◆ **Available data**

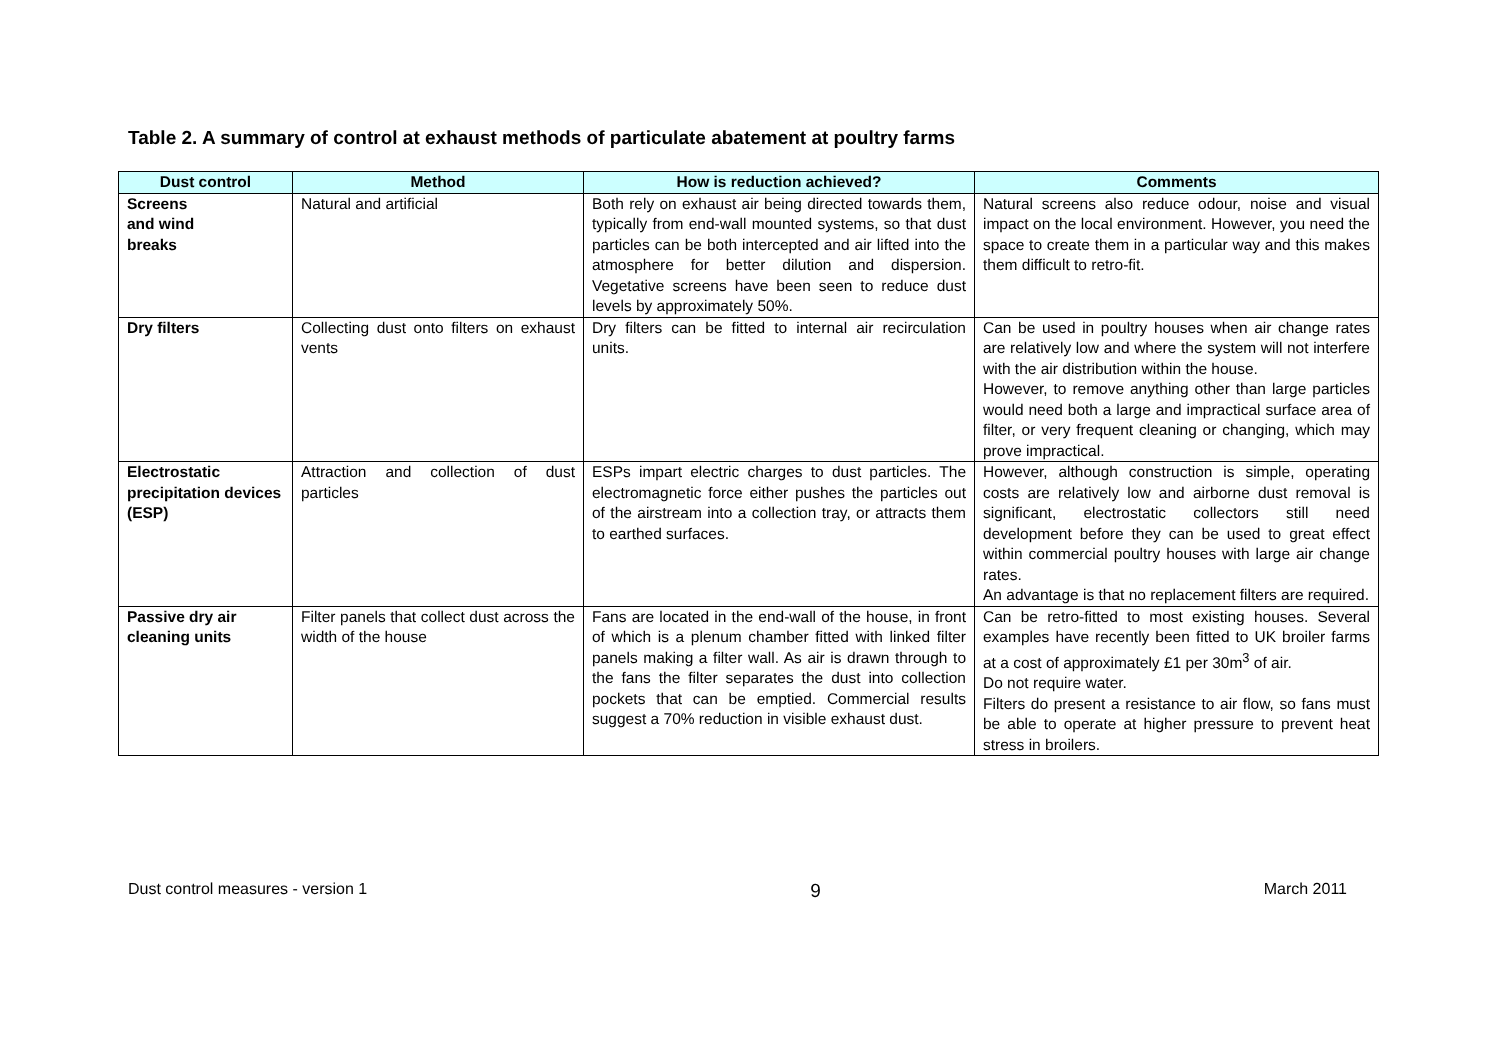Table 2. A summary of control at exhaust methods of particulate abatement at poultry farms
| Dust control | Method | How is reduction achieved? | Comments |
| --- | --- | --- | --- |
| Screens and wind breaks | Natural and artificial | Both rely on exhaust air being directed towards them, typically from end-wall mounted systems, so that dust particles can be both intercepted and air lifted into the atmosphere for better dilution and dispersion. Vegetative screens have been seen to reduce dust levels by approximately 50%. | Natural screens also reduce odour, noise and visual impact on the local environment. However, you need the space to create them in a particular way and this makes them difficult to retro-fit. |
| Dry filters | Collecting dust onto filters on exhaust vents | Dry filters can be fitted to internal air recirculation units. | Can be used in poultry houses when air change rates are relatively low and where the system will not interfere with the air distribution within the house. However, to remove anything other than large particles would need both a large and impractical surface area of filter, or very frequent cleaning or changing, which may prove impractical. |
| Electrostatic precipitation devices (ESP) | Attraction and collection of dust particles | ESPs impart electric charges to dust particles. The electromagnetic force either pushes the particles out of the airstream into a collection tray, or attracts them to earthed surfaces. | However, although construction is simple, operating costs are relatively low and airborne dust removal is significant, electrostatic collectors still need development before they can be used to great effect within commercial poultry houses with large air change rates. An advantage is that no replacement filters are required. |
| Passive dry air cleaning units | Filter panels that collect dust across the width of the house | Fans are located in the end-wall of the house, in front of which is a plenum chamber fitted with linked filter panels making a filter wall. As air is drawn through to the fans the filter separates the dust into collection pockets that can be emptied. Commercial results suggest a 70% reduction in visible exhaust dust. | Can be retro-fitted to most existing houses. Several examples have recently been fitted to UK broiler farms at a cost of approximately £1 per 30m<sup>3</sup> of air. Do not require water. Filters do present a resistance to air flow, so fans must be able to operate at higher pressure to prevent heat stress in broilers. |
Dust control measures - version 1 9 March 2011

...

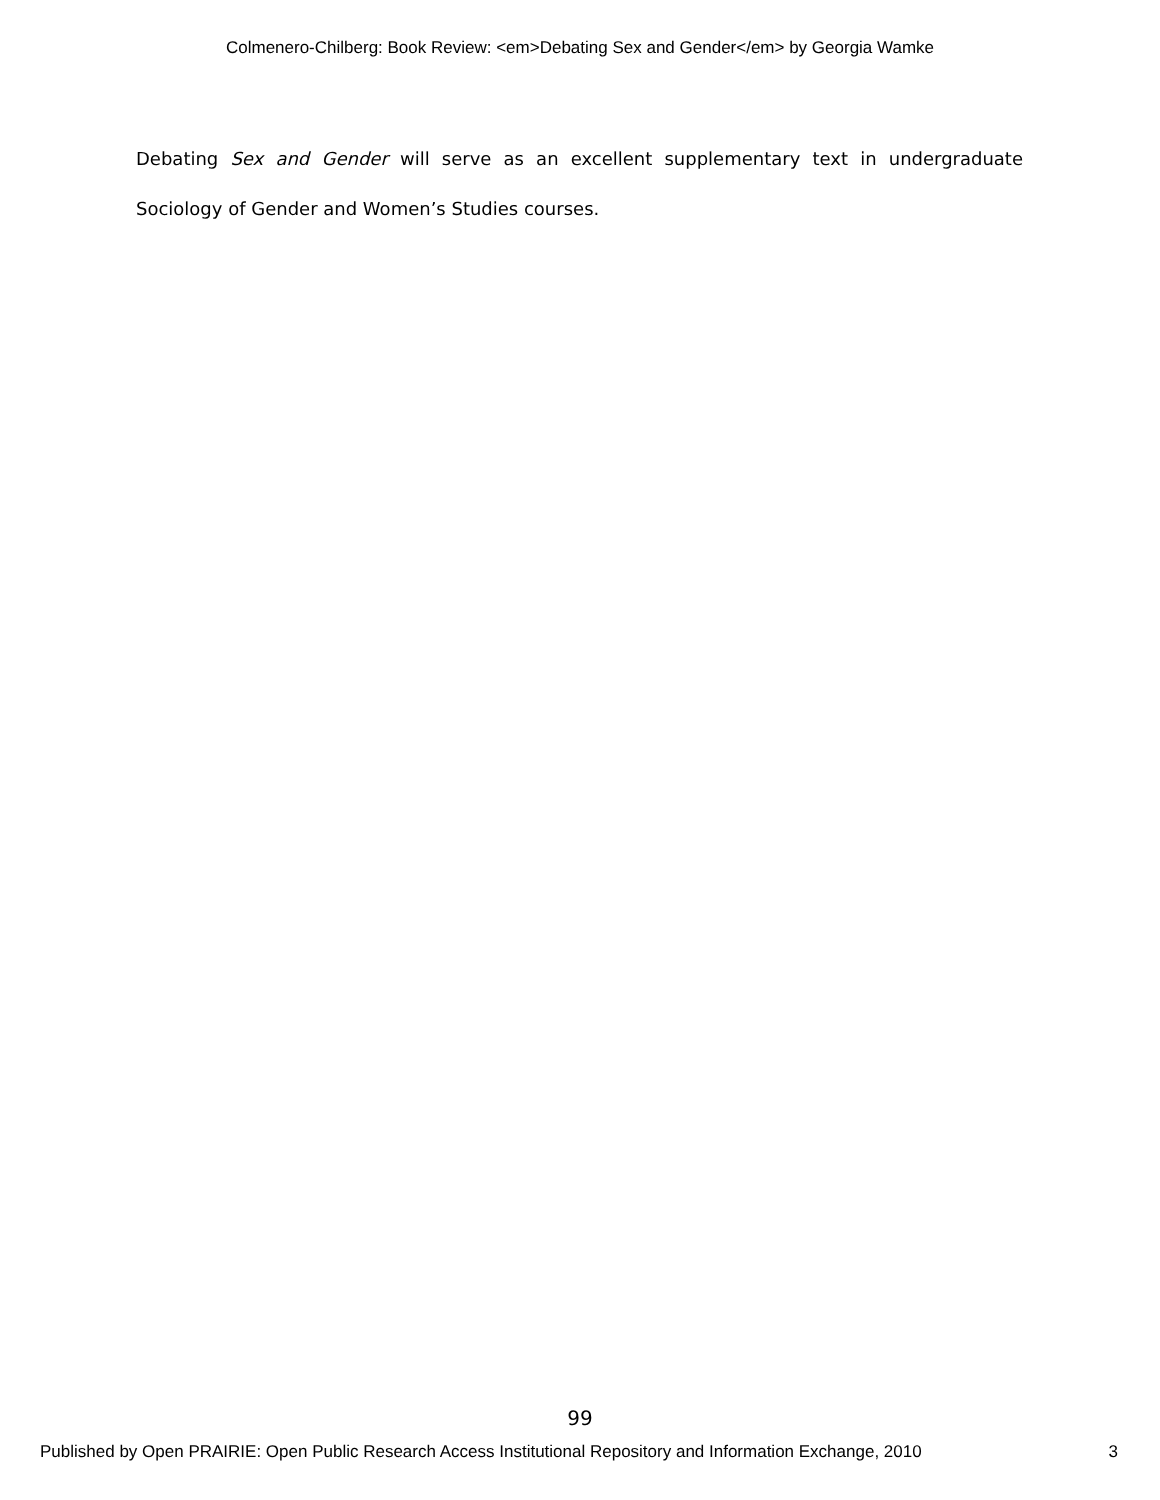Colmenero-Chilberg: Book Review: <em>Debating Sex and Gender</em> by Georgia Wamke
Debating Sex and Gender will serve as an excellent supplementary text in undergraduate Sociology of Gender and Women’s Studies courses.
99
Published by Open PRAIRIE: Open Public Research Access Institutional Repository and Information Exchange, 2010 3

◆ **Your goal**
Return exactly the lines above, from the one with "Table 2. A summary" up to and including the one with "to retro-fit. |", and include no pictures.

◆ **Task solution**
Table 2. A summary of control at exhaust methods of particulate abatement at poultry farms
| Dust control | Method | How is reduction achieved? | Comments |
| --- | --- | --- | --- |
| Screens and wind breaks | Natural and artificial | Both rely on exhaust air being directed towards them, typically from end-wall mounted systems, so that dust particles can be both intercepted and air lifted into the atmosphere for better dilution and dispersion. Vegetative screens have been seen to reduce dust levels by approximately 50%. | Natural screens also reduce odour, noise and visual impact on the local environment. However, you need the space to create them in a particular way and this makes them difficult to retro-fit. |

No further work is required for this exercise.